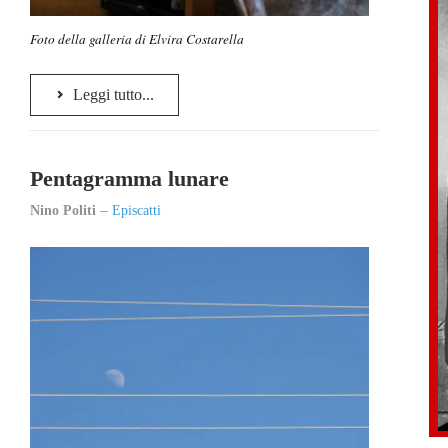
Foto della galleria di Elvira Costarella
Leggi tutto...
Pentagramma lunare
Nino Politi
Episcatti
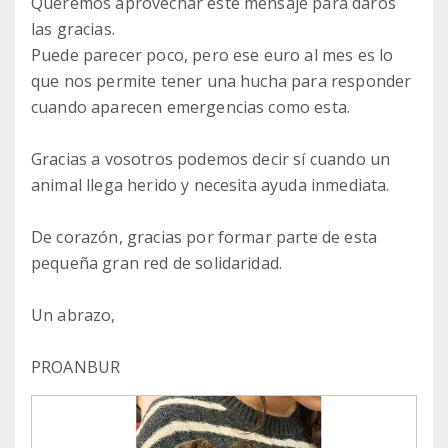
Queremos aprovechar este mensaje para daros
las gracias.
Puede parecer poco, pero ese euro al mes es lo
que nos permite tener una hucha para responder
cuando aparecen emergencias como esta.
Gracias a vosotros podemos decir sí cuando un
animal llega herido y necesita ayuda inmediata.
De corazón, gracias por formar parte de esta
pequeña gran red de solidaridad.
Un abrazo,
PROANBUR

┄┄┄┄┄┄┄┄┄┄

▶ _WHAT YOU SHOULD DO_
For each line of the data that has the word "para", report that line.

▶ _RESPONSE FOR THIS EXERCISE_
Queremos aprovechar este mensaje para daros
que nos permite tener una hucha para responder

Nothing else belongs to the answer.